Türkiye’nin, Rusya ve İran’la, dolaylı olarak Suriye rejimiyle geliştirdiği süreç, ulusal çıkarlarının gereği olarak görülmelidir.
İşin başında ABD ile yol almaya çalışan ve bu yönde gayret gösteren Türkiye’nin, beklediği karşılığı alamadığı açıktır.
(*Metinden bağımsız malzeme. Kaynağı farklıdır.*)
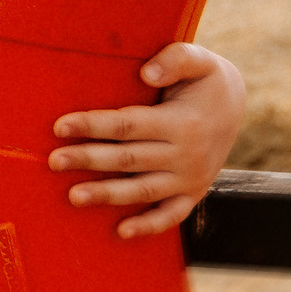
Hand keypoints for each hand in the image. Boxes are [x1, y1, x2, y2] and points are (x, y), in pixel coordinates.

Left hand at [49, 43, 247, 238]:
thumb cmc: (205, 80)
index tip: (60, 126)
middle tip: (53, 161)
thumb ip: (175, 59)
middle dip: (88, 159)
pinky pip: (170, 216)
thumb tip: (146, 73)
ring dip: (107, 195)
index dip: (93, 125)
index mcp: (182, 122)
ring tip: (73, 196)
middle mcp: (186, 154)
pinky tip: (120, 232)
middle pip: (128, 159)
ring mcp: (190, 179)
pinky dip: (147, 226)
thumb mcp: (199, 60)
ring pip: (143, 191)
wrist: (237, 106)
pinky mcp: (193, 194)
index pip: (129, 125)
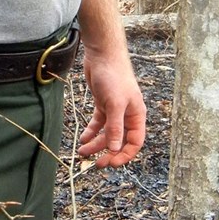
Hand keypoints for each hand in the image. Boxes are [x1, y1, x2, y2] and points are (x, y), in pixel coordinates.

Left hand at [77, 46, 146, 167]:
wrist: (102, 55)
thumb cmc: (114, 76)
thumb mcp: (115, 104)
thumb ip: (115, 127)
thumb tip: (115, 149)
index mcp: (136, 116)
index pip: (134, 142)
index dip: (124, 155)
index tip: (111, 163)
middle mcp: (127, 115)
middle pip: (119, 141)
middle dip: (108, 152)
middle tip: (96, 163)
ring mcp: (114, 110)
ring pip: (106, 134)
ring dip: (95, 144)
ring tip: (82, 152)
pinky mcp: (103, 105)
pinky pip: (98, 123)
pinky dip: (91, 132)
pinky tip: (82, 138)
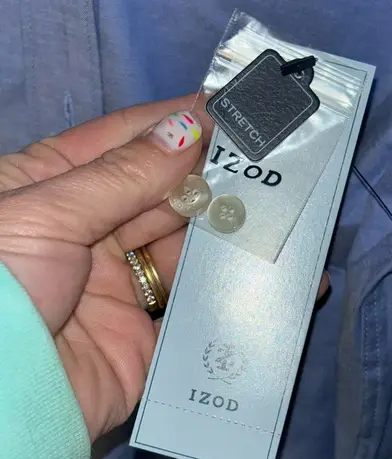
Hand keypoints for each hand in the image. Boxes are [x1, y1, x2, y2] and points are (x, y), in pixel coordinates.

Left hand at [0, 95, 329, 441]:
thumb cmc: (1, 288)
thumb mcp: (46, 216)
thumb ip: (121, 176)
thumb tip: (189, 129)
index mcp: (56, 188)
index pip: (124, 141)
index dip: (174, 124)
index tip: (228, 109)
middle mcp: (92, 231)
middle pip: (164, 195)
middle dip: (213, 180)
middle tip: (272, 166)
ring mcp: (123, 285)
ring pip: (187, 249)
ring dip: (229, 237)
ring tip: (282, 219)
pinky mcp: (147, 335)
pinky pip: (197, 308)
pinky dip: (234, 296)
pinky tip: (272, 281)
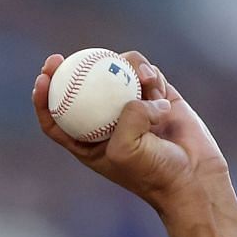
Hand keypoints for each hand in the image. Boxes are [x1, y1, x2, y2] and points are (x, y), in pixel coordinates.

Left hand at [31, 51, 230, 215]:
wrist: (193, 178)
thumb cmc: (153, 172)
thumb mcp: (126, 150)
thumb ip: (126, 118)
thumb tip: (137, 95)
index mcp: (88, 143)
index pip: (56, 118)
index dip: (44, 98)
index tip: (43, 78)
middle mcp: (107, 123)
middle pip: (81, 90)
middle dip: (68, 70)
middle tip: (61, 58)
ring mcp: (132, 108)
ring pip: (116, 74)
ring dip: (123, 69)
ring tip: (143, 82)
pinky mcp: (158, 97)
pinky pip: (147, 74)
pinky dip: (150, 75)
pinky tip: (156, 85)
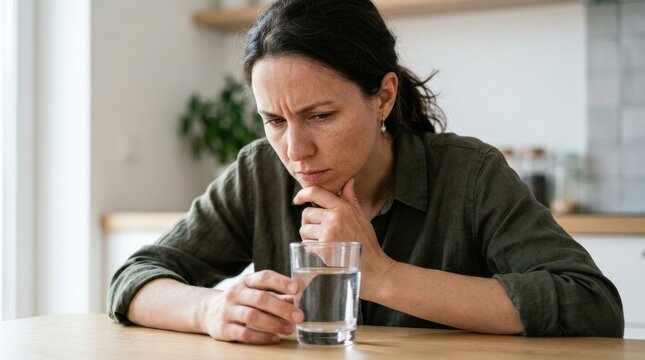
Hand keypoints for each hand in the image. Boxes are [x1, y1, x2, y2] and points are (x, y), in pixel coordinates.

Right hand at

NATO’da 60 yıldır müttefik olan ABD ve Türkiye’nin, Washington’un izlediği çizgi nedeniyle çıkarları çatışma halindedir.
ABD’nin tıpkı Irak’ı işgal ettiği 2003 yılında yaptığı gibi, askeri ve siyasi desteğini PKK ve Suriye’deki uzantılarına vermesi, Türkiye’nin ulusal çıkarına amasız, fakatsız aykırıdır.
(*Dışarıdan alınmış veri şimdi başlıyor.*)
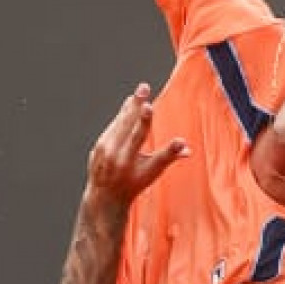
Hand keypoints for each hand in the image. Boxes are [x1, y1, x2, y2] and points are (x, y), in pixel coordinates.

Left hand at [86, 84, 188, 208]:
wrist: (106, 196)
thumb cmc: (134, 183)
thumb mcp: (152, 172)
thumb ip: (168, 157)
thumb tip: (187, 148)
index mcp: (128, 161)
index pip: (138, 137)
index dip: (144, 121)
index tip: (148, 106)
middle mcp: (113, 154)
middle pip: (127, 124)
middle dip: (137, 104)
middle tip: (144, 87)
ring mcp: (103, 150)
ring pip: (119, 122)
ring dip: (130, 106)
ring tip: (141, 92)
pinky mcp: (97, 147)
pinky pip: (112, 127)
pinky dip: (122, 116)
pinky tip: (130, 104)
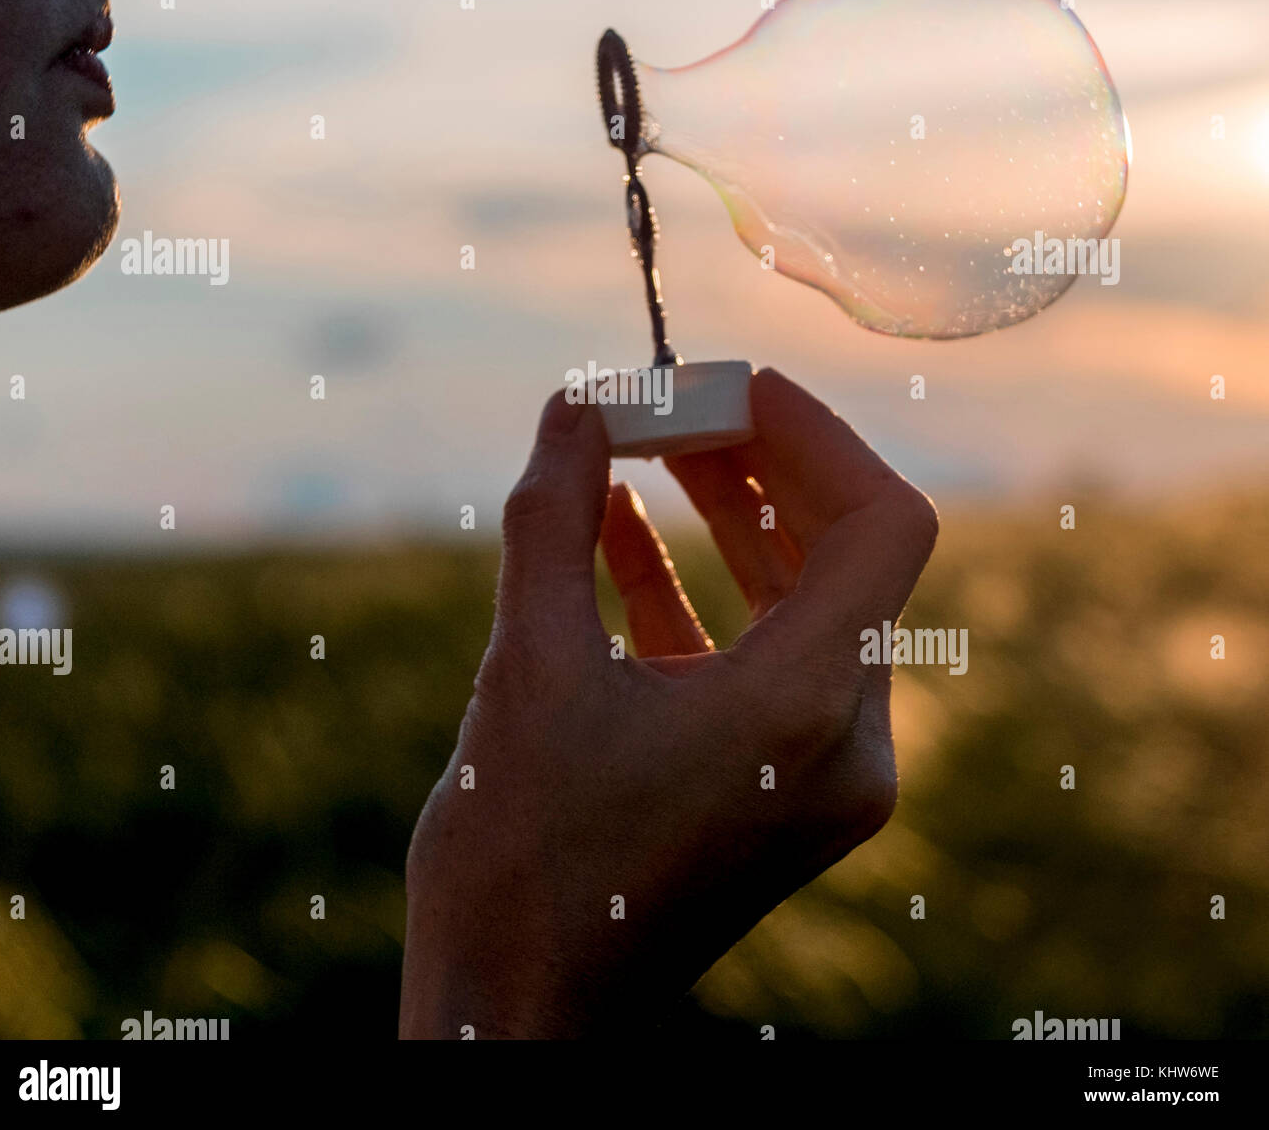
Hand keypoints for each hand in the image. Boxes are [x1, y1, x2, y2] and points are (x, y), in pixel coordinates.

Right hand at [398, 368, 937, 1037]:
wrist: (519, 1012)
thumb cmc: (518, 856)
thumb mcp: (525, 666)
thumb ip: (552, 519)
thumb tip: (574, 407)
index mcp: (803, 713)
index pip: (882, 523)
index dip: (815, 435)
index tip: (728, 387)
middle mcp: (842, 746)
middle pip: (844, 556)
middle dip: (757, 468)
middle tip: (674, 407)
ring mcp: (820, 778)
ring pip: (803, 606)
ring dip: (727, 524)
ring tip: (641, 451)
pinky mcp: (780, 793)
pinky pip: (761, 661)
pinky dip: (702, 594)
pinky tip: (616, 534)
Bu aykırılık çözülebilecek basit bir çelişki değil, doğrudan Türkiye’nin ulusal birliğine yönelmiş bir tehdit niteliğindedir. Bu nedenle, Suriye’de PYD’nin ABD’nin piyadesi olmayı kabul etmesi, karşılığında Washington’un “Türkiye’den vazgeçer” bir politika izlemesi Ankara’da bardağı taşırmıştır.
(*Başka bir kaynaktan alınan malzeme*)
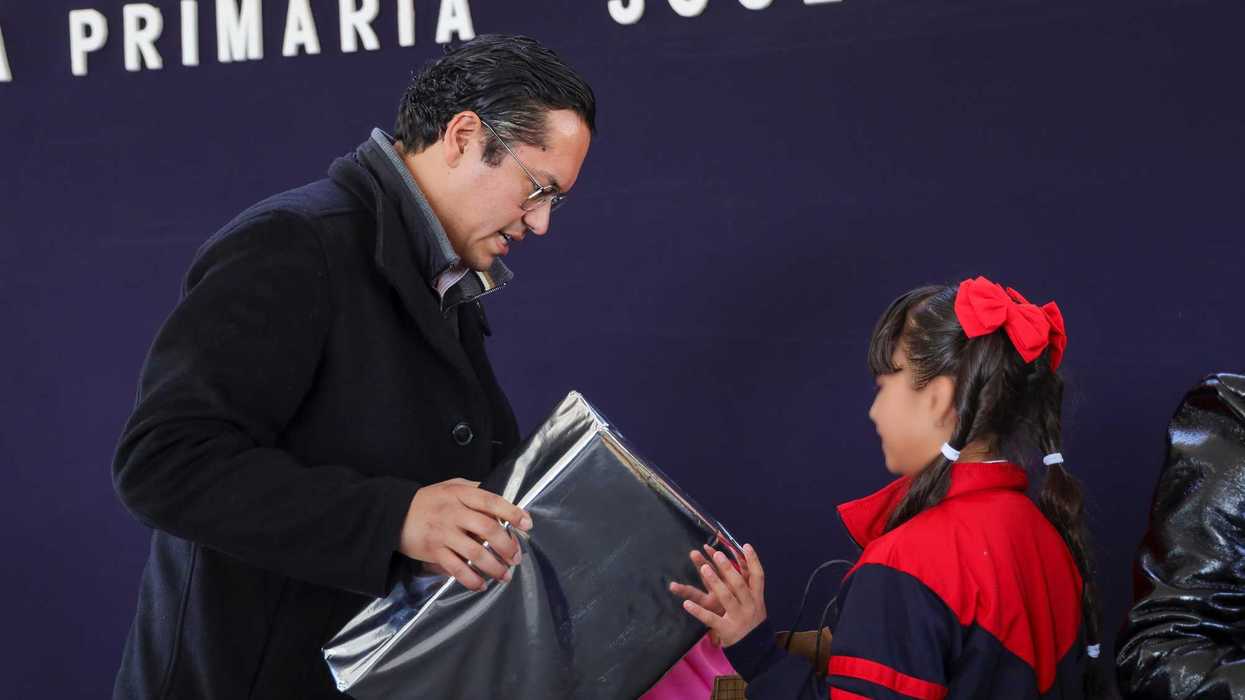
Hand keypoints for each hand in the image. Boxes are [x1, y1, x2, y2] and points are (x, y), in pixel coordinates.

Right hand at [399, 478, 532, 590]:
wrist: (392, 514)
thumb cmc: (428, 500)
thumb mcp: (450, 486)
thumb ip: (474, 490)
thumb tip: (501, 501)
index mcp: (460, 495)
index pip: (491, 501)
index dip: (512, 512)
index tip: (527, 524)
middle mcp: (453, 513)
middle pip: (488, 529)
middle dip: (507, 545)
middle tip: (516, 557)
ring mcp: (443, 534)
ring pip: (475, 553)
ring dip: (494, 567)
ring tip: (505, 575)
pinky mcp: (434, 552)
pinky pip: (457, 569)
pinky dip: (472, 579)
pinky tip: (481, 584)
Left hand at [674, 544, 766, 646]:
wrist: (754, 649)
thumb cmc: (751, 620)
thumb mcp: (755, 603)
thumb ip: (747, 585)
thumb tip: (738, 559)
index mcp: (756, 598)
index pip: (758, 576)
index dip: (753, 561)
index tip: (745, 545)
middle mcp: (749, 605)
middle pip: (739, 584)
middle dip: (728, 568)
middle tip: (717, 553)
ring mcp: (738, 617)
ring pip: (726, 597)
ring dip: (715, 581)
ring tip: (704, 567)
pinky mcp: (726, 629)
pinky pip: (710, 618)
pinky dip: (697, 611)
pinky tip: (686, 604)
Bugün Türkiye’yi Rusya ve İran’la ittifak kurmaya iten ABD’nin bu çizgisi olmuştur.
Türkiye’nin temel kaygısı ve dolayısıyla önceliği Suriye’de savaşın sonlanması, Suriye’nin toprak bütünlüğünün korunmasıdır ve öyle olmak da zorundadır.
Bunun sağlanması Türkiye’nin güney sınırı boyunca baş gösteren PKK-PYD tehdidinin de bertaraf edilmesini sağlayacaktır. Ankara’nın hedefi budur.
Cerablus’tan girip El Bab’a kadar bir güvenli bölge oluşturmasının amacı, bu tehdidin önünü daha fazla büyümeden kesmek ve kendi sınırlarını garanti altına almaktır.
Bunu sağlayacak bir sonuca ulaştığında elbette Türkiye yanı başımızdaki bataklığın kurutulması için de gayret sarf edecektir.
Bu gayretine destek beklemek de hakkıdır.
Etnik ve mezhebi çatışmaların ürettiği bu terör bataklığı kurutulunca, TSK’nın da çekileceği bellidir.
Türkiye’nin, Irak veya Suriye’den toprak kazanmak gibi bir niyeti yoktur.
Bu bataklık kurumadan Türkiye’ye rahat uyku olmadığı aşikârdır.